== RECORDS SHOWN ==
-- -- --
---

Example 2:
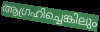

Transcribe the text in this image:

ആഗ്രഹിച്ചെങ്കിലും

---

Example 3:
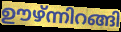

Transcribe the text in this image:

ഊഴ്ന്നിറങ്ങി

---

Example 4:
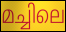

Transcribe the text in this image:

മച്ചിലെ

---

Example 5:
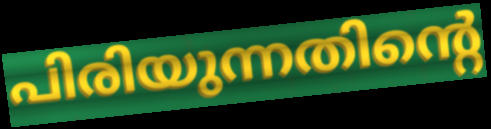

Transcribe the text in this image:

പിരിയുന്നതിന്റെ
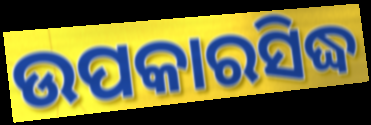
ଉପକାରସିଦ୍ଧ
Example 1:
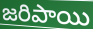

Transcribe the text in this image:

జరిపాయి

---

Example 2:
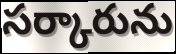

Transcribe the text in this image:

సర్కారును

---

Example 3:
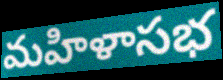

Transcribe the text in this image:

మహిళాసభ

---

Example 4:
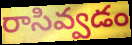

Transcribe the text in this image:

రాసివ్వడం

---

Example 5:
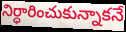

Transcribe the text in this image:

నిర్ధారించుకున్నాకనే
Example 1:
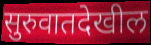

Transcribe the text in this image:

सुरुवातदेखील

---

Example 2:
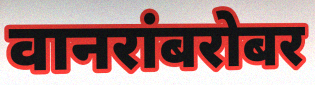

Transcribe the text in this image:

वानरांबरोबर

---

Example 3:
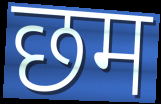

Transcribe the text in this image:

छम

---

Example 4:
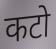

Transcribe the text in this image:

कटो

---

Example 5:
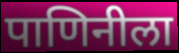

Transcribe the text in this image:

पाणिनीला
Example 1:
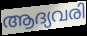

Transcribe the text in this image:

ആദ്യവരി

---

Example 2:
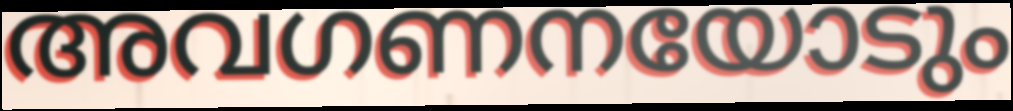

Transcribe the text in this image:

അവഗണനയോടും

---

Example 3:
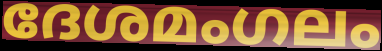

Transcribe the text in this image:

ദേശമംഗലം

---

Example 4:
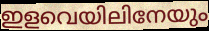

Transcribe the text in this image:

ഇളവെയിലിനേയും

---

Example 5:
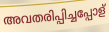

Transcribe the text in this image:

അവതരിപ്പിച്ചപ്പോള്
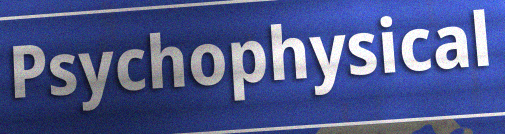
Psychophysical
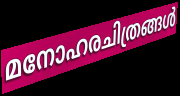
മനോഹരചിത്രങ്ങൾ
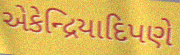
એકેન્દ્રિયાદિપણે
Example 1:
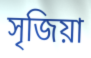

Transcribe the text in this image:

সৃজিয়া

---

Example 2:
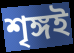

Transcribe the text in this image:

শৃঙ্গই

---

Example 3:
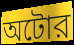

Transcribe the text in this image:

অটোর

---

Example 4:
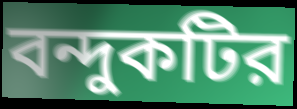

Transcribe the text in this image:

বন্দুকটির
-- -- --
== TASK PROMPT ==
The data should be printed again unchanged; leave its pictures out.

== OUTPUT FOR THIS EXERCISE ==
---

Example 2:

Transcribe the text in this image:

ആഗ്രഹിച്ചെങ്കിലും

---

Example 3:

Transcribe the text in this image:

ഊഴ്ന്നിറങ്ങി

---

Example 4:

Transcribe the text in this image:

മച്ചിലെ

---

Example 5:

Transcribe the text in this image:

പിരിയുന്നതിന്റെ
ଉପକାରସିଦ୍ଧ
Example 1:

Transcribe the text in this image:

జరిపాయి

---

Example 2:

Transcribe the text in this image:

సర్కారును

---

Example 3:

Transcribe the text in this image:

మహిళాసభ

---

Example 4:

Transcribe the text in this image:

రాసివ్వడం

---

Example 5:

Transcribe the text in this image:

నిర్ధారించుకున్నాకనే
Example 1:

Transcribe the text in this image:

सुरुवातदेखील

---

Example 2:

Transcribe the text in this image:

वानरांबरोबर

---

Example 3:

Transcribe the text in this image:

छम

---

Example 4:

Transcribe the text in this image:

कटो

---

Example 5:

Transcribe the text in this image:

पाणिनीला
Example 1:

Transcribe the text in this image:

ആദ്യവരി

---

Example 2:

Transcribe the text in this image:

അവഗണനയോടും

---

Example 3:

Transcribe the text in this image:

ദേശമംഗലം

---

Example 4:

Transcribe the text in this image:

ഇളവെയിലിനേയും

---

Example 5:

Transcribe the text in this image:

അവതരിപ്പിച്ചപ്പോള്
Psychophysical
മനോഹരചിത്രങ്ങൾ
એકેન્દ્રિયાદિપણે
Example 1:

Transcribe the text in this image:

সৃজিয়া

---

Example 2:

Transcribe the text in this image:

শৃঙ্গই

---

Example 3:

Transcribe the text in this image:

অটোর

---

Example 4:

Transcribe the text in this image:

বন্দুকটির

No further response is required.